Airline industry turmoil deepened today as Qantas Airways Ltd told most of its 30,000 employees to take leave and India prepared a rescue package of up to $1.6 billion to aid carriers battered by coronavirus, government sources said.
The UN's International Civil Aviation Organization called on governments to ensure cargo operations were not disrupted to maintain the availability of critical medicine and equipment such as ventilators, masks, and other health and hygiene items that will help reduce the spread of the coronavirus pandemic.
Passenger operations have collapsed at an unprecedented rate as the virus spreads around the world, with Delta Air Lines Inc parking more than 600 jets, cutting corporate pay by as much as 50%, and scaling back its flying by more than 70% until demand begins to recover.
Shares in US airlines fell sharply on March 18 after Washington proposed a rescue package of $50 billion in loans, but no grants as the industry had requested, to help address the financial impact from the deepening coronavirus crisis.
The Trump administration's lending proposal would require airlines to maintain a certain amount of service and limit increases in executive compensation until the loans are repaid.
American Airlines Group Inc in a memo to staff rebuffed criticism that it had rewarded its shareholders with too many dividends and stock buybacks in better times, leaving it with less cash to manage the crisis.

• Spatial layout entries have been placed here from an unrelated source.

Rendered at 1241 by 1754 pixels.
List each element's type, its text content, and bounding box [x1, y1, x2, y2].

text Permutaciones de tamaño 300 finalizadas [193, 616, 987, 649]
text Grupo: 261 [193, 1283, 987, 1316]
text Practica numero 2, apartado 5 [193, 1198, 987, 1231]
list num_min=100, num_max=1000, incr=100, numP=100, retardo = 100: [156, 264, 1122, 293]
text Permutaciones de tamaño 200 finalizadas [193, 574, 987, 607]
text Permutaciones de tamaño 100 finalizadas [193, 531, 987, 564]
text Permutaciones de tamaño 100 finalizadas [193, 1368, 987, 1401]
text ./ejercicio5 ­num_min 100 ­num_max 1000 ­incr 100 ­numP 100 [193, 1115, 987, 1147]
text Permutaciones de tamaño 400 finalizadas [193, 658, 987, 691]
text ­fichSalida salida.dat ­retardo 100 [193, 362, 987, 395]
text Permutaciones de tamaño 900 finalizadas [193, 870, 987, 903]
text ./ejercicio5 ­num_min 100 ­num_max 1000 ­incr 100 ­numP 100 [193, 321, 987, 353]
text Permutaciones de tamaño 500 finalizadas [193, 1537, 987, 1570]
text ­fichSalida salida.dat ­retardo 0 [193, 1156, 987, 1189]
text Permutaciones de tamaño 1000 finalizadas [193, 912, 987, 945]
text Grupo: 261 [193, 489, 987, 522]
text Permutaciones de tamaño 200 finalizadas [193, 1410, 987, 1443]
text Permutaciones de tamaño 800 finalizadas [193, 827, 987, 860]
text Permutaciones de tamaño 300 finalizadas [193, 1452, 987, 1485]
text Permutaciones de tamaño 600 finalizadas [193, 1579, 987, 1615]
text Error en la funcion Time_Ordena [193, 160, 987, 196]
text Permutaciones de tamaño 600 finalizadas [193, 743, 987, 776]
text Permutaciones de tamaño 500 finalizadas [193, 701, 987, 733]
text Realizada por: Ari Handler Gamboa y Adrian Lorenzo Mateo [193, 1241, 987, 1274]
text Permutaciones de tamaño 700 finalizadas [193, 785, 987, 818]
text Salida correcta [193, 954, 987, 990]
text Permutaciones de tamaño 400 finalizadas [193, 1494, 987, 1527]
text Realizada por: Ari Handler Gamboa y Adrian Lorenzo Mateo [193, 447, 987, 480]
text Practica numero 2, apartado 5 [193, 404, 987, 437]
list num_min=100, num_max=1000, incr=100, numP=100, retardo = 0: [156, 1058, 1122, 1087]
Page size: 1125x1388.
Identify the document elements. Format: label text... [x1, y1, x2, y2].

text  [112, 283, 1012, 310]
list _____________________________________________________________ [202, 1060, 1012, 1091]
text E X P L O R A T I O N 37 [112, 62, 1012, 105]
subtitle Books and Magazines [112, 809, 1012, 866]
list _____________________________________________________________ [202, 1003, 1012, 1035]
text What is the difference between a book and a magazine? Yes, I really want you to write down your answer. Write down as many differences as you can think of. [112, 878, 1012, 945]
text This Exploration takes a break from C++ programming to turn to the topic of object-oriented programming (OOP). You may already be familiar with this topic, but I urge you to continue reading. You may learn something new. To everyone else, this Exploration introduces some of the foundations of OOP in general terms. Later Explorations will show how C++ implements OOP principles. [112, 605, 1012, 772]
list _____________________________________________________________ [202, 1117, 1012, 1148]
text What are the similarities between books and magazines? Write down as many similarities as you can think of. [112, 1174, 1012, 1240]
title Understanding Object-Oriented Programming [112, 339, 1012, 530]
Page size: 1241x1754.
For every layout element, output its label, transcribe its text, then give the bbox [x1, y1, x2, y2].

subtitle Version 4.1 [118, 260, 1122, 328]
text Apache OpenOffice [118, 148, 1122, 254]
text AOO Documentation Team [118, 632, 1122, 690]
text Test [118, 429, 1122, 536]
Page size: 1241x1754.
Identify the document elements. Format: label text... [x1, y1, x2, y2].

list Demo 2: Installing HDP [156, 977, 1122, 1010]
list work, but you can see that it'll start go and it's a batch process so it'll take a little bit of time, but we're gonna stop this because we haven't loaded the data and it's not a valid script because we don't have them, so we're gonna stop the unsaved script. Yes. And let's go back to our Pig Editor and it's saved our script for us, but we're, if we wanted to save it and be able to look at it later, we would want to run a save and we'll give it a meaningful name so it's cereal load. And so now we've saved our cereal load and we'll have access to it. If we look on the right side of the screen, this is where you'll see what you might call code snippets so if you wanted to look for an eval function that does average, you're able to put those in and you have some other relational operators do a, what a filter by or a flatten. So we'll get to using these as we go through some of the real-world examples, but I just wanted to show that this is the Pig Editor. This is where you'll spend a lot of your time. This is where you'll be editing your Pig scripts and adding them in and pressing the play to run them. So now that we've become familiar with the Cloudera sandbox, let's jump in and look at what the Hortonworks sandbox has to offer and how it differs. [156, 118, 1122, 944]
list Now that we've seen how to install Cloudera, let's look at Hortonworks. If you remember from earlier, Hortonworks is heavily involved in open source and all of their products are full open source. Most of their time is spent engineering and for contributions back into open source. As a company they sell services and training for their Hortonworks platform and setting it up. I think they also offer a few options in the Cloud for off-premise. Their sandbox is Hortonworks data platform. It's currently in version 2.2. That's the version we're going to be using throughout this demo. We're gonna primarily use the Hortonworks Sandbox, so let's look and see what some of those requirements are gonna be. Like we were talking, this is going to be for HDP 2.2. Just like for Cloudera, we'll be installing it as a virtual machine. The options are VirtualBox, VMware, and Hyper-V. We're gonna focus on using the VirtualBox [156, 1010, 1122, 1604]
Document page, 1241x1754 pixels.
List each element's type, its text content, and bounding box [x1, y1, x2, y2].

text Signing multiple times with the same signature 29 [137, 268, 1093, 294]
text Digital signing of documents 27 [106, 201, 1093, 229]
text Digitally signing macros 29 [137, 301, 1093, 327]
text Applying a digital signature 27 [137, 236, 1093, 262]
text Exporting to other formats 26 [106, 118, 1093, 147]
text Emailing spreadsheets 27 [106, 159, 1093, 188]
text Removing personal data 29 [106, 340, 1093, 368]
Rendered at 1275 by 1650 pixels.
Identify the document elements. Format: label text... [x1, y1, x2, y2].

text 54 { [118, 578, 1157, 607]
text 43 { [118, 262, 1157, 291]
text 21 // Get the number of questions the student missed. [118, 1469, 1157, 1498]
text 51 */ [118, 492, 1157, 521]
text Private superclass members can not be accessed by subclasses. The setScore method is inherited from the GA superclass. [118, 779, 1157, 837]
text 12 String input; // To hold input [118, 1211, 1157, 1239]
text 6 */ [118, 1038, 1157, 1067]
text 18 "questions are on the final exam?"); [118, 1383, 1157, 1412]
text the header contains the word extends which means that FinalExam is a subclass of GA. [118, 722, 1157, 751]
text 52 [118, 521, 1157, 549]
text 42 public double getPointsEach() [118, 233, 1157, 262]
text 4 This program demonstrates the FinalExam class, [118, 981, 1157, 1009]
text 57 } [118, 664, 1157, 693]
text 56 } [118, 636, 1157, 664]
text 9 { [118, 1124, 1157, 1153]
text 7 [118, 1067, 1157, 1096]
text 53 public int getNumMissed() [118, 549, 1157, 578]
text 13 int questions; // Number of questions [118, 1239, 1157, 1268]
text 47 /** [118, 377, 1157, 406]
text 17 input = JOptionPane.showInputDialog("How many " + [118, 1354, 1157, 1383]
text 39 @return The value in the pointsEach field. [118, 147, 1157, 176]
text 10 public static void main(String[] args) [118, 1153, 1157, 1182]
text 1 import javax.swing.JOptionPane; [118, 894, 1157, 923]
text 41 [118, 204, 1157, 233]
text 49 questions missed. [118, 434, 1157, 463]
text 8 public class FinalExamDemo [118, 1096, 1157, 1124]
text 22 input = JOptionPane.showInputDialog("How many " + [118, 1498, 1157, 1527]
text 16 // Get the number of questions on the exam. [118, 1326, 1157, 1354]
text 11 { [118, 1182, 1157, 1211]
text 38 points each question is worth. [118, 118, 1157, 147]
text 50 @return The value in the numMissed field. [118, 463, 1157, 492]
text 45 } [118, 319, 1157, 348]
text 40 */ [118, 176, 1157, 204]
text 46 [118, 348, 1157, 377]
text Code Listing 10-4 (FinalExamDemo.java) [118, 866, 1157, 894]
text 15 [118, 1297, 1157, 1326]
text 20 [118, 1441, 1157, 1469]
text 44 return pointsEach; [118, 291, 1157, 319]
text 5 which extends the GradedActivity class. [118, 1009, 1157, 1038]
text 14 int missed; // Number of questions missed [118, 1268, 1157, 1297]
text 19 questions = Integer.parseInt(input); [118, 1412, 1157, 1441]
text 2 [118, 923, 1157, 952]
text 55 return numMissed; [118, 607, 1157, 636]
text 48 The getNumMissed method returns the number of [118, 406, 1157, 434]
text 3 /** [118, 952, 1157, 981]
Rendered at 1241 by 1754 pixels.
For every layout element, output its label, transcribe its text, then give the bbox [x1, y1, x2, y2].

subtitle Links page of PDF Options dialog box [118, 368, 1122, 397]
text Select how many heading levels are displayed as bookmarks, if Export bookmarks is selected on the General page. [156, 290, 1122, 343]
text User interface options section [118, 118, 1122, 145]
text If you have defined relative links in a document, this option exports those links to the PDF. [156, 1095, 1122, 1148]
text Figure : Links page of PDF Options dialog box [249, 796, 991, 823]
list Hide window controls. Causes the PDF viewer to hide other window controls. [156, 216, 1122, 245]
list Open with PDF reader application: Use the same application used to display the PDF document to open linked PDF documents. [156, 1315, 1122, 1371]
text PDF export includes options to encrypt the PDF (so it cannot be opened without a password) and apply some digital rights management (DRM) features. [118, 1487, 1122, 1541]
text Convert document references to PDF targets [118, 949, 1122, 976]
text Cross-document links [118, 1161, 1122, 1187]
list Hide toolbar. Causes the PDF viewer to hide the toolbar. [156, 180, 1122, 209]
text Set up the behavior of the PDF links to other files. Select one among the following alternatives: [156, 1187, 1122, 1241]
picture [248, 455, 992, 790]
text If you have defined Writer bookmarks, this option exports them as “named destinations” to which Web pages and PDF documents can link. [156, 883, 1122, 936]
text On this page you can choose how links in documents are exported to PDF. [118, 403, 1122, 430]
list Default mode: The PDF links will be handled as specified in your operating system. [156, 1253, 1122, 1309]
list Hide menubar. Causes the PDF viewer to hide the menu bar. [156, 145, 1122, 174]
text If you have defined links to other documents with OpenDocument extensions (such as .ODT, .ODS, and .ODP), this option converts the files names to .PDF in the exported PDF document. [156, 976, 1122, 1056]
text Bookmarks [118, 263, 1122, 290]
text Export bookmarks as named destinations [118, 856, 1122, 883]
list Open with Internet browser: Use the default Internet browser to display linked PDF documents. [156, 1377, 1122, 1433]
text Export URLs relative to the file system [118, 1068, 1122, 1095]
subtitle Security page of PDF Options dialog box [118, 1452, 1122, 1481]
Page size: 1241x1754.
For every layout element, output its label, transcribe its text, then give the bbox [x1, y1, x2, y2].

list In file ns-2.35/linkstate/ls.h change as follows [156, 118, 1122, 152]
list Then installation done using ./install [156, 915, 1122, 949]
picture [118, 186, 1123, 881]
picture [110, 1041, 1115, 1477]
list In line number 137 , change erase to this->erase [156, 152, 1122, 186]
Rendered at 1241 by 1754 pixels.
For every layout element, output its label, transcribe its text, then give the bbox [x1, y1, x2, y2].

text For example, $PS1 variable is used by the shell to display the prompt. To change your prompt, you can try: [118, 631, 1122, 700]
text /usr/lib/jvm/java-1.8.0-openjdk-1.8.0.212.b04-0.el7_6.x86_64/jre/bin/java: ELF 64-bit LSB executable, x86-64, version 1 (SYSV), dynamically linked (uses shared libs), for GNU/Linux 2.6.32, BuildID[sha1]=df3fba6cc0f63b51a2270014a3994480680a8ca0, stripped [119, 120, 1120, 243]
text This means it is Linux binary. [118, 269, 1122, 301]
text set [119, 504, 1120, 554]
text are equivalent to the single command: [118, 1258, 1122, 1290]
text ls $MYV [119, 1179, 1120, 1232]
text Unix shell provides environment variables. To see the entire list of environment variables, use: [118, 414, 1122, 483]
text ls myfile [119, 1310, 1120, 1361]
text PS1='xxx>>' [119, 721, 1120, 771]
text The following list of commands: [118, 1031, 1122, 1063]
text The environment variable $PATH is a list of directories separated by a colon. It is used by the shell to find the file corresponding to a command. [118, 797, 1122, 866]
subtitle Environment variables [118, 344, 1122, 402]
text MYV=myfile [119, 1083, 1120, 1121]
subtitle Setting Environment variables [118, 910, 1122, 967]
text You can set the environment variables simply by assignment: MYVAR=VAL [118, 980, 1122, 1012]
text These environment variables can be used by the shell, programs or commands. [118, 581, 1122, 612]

"Unfortunately, this is no ordinary rainy day," said Nate Gatten, American's senior vice president global government affairs. "These are extraordinary circumstances, and additional support is necessary to protect jobs and ensure that the flying public can continue to rely on our industry after the crisis ends."
In Australia, Qantas said it would cut all international flights after the Australian government warned against overseas travel and two-thirds of its 30,000 workers would need to take paid or unpaid leave.
"The sad fact is that due to circumstances beyond our control, travel demand has evaporated," Qantas Chief Executive Alan Joyce said in a memo to staff seen by Reuters. "We have no work for most of our people."
Senior Qantas executives and the board will take a 100% pay cut until at least the end of the financial year ending June 30, up from 30% earlier, joining the chairman and CEO in taking no pay, the airline said.
In China, the epicenter of the outbreak, its biggest state-backed carriers reported a 80% plunge in passengers carried in February and said they would further optimize capacity and step up cost-cutting.
As countries step up border restrictions, more flights are being cut. Air Canada said it was gradually suspending the majority of its international and US transborder flights by March 31.
India is poised to join a growing list of countries offering aid to its aviation industry. The Finance Ministry is considering a proposal worth up to $1.6 billion that includes temporary suspension of most taxes levied on the sector, according to two government sources who have direct knowledge of the matter.
New Zealand on March 19 outlined the first tranche of a NZ$600 million ($344 million) aviation relief package, including financial support for airlines to pay government passenger charges and cover air traffic control fees.
Budget carrier easyJet PLC and its U.K. pilot union signed an agreement to minimize the risk of pilot layoffs in Britain over the next 18 months, including a pay freeze and asking all crew to take unpaid leave from March 23 to June 22, according to a memo seen by Reuters.